I have only recently been reading more kidlit. Partly because of my two littles, who are – at ages 17 months and 3.5 – currently too little to read by themselves but enjoy being read to. I’m hoping that they will continue to love books when they get older. I try to read with them, as in, show them that I too love reading. And hopefully that will show them that reading is great! Well, I suppose another part of it is helping them get their hands on books that they will love reading. Right now, it’s a lot about vehicles – trucks, cars, spaceships. Next year, who knows? (Although I guess that it will be more of the same!).
I only heard of this book after it landed on the longlist of the National Book Awards Young People’s Literature. And thought that it would make a fun YA read for RIP IX.
And it was!
Here’s the synopsis:
It’s wintertime at Greenglass House. The creaky smuggler’s inn is always quiet during this season, and twelve-year-old Milo, the innkeepers’ adopted son, plans to spend his holidays relaxing. But on the first icy night of vacation, out of nowhere, the guest bell rings. Then rings again. And again. Soon Milo’s home is bursting with odd, secretive guests, each one bearing a strange story that is somehow connected to the rambling old house. As objects go missing and tempers flare, Milo and Meddy, the cook’s daughter, must decipher clues and untangle the web of deepening mysteries to discover the truth about Greenglass House-and themselves.
So it is a mystery, a coming-of-age tale, a ghost story, an adventure all rolled up into a book set in a smuggler’s inn at wintertime!
There is plenty of fun as we discover along with Milo and his friend Meddy what the various guests are up to. There are also Milo’s worries about his family and how he is perceived by others (he is Chinese, his parents Caucasian), thoughts of his birth family and his desire to learn more about them. And the usual insecurities that a young boy faces.
One of the problems with knowing nothing about the family you were born into was that you never really stopped wondering about it. At least, Milo didn’t. He wondered who his birth parents were, where they lived, and what they did for work. He wondered if they were even still alive. He wondered how his life would be different if he had grown up with his birth family, how it would be different if he actually looked like his parents and people couldn’t see immediately that he didn’t belong. He wondered how he would be different— and sometimes when he did this, he imagined himself to be very different indeed, which sort of felt like imagining a character version of himself.

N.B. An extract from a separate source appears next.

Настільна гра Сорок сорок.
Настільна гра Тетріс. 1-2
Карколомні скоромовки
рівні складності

And oh! It has a book within a book! How I adore that.
Then there’s Greenglass House itself. Set high up on a cliff, accessible via a ridiculous flight of steps or a cable railway. A bell attached to the cable railway’s winch sounds to alert those up in the inn that someone is heading their way.
It was an inn, actually; a huge, ramshackle manor house that looked as if it had been cobbled together from discarded pieces of a dozen mismatched mansions collected from a dozen different cities. It was called Greenglass House, and it sat on the side of a hill overlooking an inlet of harbors, a little district built half on the shore and half on the piers that jutted out into the river Skidwrack like the teeth of a comb.

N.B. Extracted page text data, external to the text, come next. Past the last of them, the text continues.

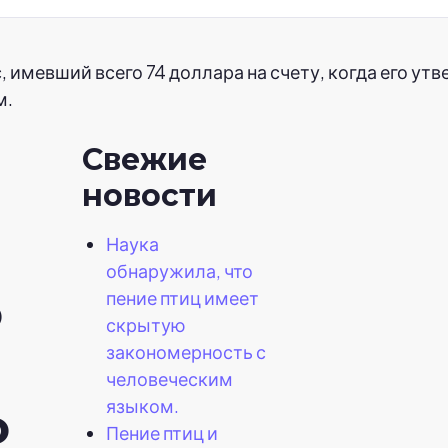
 имевший всего 74 доллара на счету, когда его утв
м.
Свежие
новости
Наука
обнаружила, что
о
пение птиц имеет
скрытую
закономерность с
человеческим
языком.
о
Пение птиц и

And the glorious wintery setting, complete with mounds of snow outside and plenty of mugs of hot chocolate to go around. I mean, look at that cover! I wish I could visit already! (Plus it’s so hot right now I have ice water next to me and the AC on upstairs while the kids nap…. grrr….!).
I have yet to read the rest of the books on the longlist, but I’m rooting for this one. Readers both young and the not-so-young will have a great time with this book.
Now excuse me while I go see which other books by Kate Milford my library has!